Disability Policy in the Contemporary Congress

 In The Politics of Autism, I discuss the congressional role in the issue.

I have an article at The Forum: "Disability Policy in the Contemporary Congress." Abstract:

The politics of disability policy in the contemporary Congress confirms the observation by James Curry and Frances Lee that lawmaking largely remains a process of bipartisan accommodation. Most major disability legislation since the 1970s has passed with bipartisan sponsorship and support. One reason is that the issue affects so many Americans, including members of Congress. There have been some exceptions to this bipartisan pattern, particularly when disability policy intersects with more contentious issues. And bipartisanship does not guarantee outcomes that are satisfactory to people with disabilities.

From the article:

Despite bipartisan support on Capitol Hill, the [Combating Autism Act of 2006] did arouse some controversy within the autism community. Self-advocates said that it focused too little on services and gave practically no attention to the needs of autistic adults.[55] They considered autism part of their identity and took offense at the notion that it was an enemy that “kidnapped” children. The Autism Self-Advocacy Network (ASAN) criticized the law’s title as “hurtful and stigmatizing,” and it launched a hashtag campaign, #StopCombatingMe. The self-advocates’ efforts had an effect: the 2014 reauthorization addressed some of their substantive concerns and gave the law a different name: the Autism Collaboration, Accountability, Research, Education, and Support Act, or the Autism CARES Act. Congressional Republicans did not complain that the title change was “politically correct.” They supported the reauthorization, which passed by voice vote in the House and unanimous consent in the Senate.[56]

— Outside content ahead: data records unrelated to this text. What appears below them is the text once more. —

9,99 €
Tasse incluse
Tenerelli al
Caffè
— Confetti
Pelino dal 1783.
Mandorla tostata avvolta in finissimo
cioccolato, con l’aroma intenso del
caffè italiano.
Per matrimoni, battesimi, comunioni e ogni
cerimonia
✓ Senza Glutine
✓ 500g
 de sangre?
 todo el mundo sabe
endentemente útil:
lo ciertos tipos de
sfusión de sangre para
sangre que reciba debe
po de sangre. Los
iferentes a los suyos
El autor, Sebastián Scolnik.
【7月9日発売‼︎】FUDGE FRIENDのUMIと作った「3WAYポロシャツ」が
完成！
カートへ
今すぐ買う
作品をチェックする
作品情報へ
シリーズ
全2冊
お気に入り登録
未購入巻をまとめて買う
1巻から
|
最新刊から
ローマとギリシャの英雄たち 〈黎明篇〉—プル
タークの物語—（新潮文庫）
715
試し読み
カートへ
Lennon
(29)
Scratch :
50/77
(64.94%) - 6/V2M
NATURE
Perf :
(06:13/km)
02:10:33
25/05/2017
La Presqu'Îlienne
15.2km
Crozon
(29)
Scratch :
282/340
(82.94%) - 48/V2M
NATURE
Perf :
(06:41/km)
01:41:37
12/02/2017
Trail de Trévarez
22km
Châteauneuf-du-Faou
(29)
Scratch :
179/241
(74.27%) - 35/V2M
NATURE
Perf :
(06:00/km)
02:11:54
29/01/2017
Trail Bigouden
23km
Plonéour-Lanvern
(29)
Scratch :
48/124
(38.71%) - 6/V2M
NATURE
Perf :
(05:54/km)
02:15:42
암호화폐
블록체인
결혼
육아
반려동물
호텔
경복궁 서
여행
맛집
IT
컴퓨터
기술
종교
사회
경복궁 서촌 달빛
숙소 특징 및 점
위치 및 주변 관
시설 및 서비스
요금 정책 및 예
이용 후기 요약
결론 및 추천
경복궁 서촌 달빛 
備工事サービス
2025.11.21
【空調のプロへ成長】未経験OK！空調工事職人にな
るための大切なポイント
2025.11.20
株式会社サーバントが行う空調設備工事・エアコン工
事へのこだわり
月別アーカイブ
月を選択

The story was similar with the next reauthorization. A press release put it this way: “U.S. Senators Mike Enzi, R-Wyo., and Bob Menendez, D-N.J., senior members of the Senate Finance Committee that sets national health policy, today applauded the unanimous, final passage of the Autism Coordination, Accountability, Research, Education and Support (CARES) Act of 2019 that, for the first time, considers the needs of individuals with autism spectrum disorder (ASD) well into adulthood and throughout their lifetime.”[57] Donald Trump tweeted out a photo showing his Sharpie signature on the bill, saying: “Today, I was proud to sign the Autism CARES Bill! We support research for Americans with Autism and their families. You are not forgotten, we are fighting for you!”[58] Just as he was acknowledging this achievement of the “shadow Congress,” the House was taking the first steps that would lead to his impeachment.


Despite notable exceptions, disability politics has mainly remained in the “shadow Congress,” where calm deliberation and bipartisanship are the norm. But “bipartisan” does not always mean “good.” Even when bills go through the normal legislative process without shouting and name-calling, the results may disappoint many stakeholders.

Such disappointment spans the range of programs affecting people with disabilities – especially IDEA. At least through 2023, as noted earlier, Congress has never approved “full funding” of the law: 40 percent of the average per pupil expenditure for special education. In many places, parents complain of inadequate support for their children. For decades, lawmakers have proposed legislation to meet the funding level that the 1975 bill had promised. One obvious problem is cost. In 2021, the National Education Association estimated that the funding gap stood at about $36 billion.[84] And even meeting that mark might not be enough. Recent research suggests that the distribution of federal special education funds has become more inequitable across states.[85] Accordingly, Congress would need to consider funding formulas, not just aggregate spending.